ABOUT THIS EXERCISE: Output the line that contains "toxina o ácido hialurónico", then every line beneath it through the end of the records, exactly as given and with no other lines.

-------- DATA LISTING --------

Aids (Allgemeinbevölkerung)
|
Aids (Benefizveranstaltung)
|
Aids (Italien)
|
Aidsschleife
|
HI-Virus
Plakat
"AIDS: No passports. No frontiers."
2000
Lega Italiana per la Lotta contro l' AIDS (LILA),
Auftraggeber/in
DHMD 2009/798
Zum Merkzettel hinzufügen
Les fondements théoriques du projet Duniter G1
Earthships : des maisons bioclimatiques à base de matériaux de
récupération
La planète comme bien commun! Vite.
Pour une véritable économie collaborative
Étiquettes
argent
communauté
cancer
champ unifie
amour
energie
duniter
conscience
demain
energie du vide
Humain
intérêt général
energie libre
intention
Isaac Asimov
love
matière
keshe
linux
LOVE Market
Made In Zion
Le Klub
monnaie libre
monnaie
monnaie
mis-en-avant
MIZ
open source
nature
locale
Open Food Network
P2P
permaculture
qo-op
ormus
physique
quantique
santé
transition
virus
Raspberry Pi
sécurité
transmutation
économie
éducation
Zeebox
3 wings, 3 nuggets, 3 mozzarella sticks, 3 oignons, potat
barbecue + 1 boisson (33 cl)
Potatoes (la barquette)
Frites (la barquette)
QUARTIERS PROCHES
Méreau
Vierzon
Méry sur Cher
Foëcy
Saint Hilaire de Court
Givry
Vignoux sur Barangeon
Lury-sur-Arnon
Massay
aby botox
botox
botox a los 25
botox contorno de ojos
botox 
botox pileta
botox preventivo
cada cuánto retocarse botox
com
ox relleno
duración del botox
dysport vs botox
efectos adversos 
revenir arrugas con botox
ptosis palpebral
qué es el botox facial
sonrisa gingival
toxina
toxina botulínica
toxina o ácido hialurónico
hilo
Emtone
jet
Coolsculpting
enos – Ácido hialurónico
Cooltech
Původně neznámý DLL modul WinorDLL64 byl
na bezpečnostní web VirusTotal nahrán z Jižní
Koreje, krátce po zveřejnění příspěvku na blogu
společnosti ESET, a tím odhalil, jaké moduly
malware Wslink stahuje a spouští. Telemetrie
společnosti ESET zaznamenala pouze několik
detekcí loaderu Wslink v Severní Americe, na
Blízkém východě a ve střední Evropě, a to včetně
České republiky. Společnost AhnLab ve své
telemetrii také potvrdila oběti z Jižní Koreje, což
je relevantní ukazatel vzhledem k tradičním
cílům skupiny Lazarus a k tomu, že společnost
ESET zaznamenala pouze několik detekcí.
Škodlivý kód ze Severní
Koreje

--------

EXERCISE SOLUTION:
toxina o ácido hialurónico
hilo
Emtone
jet
Coolsculpting
enos – Ácido hialurónico
Cooltech
Původně neznámý DLL modul WinorDLL64 byl
na bezpečnostní web VirusTotal nahrán z Jižní
Koreje, krátce po zveřejnění příspěvku na blogu
společnosti ESET, a tím odhalil, jaké moduly
malware Wslink stahuje a spouští. Telemetrie
společnosti ESET zaznamenala pouze několik
detekcí loaderu Wslink v Severní Americe, na
Blízkém východě a ve střední Evropě, a to včetně
České republiky. Společnost AhnLab ve své
telemetrii také potvrdila oběti z Jižní Koreje, což
je relevantní ukazatel vzhledem k tradičním
cílům skupiny Lazarus a k tomu, že společnost
ESET zaznamenala pouze několik detekcí.
Škodlivý kód ze Severní
Koreje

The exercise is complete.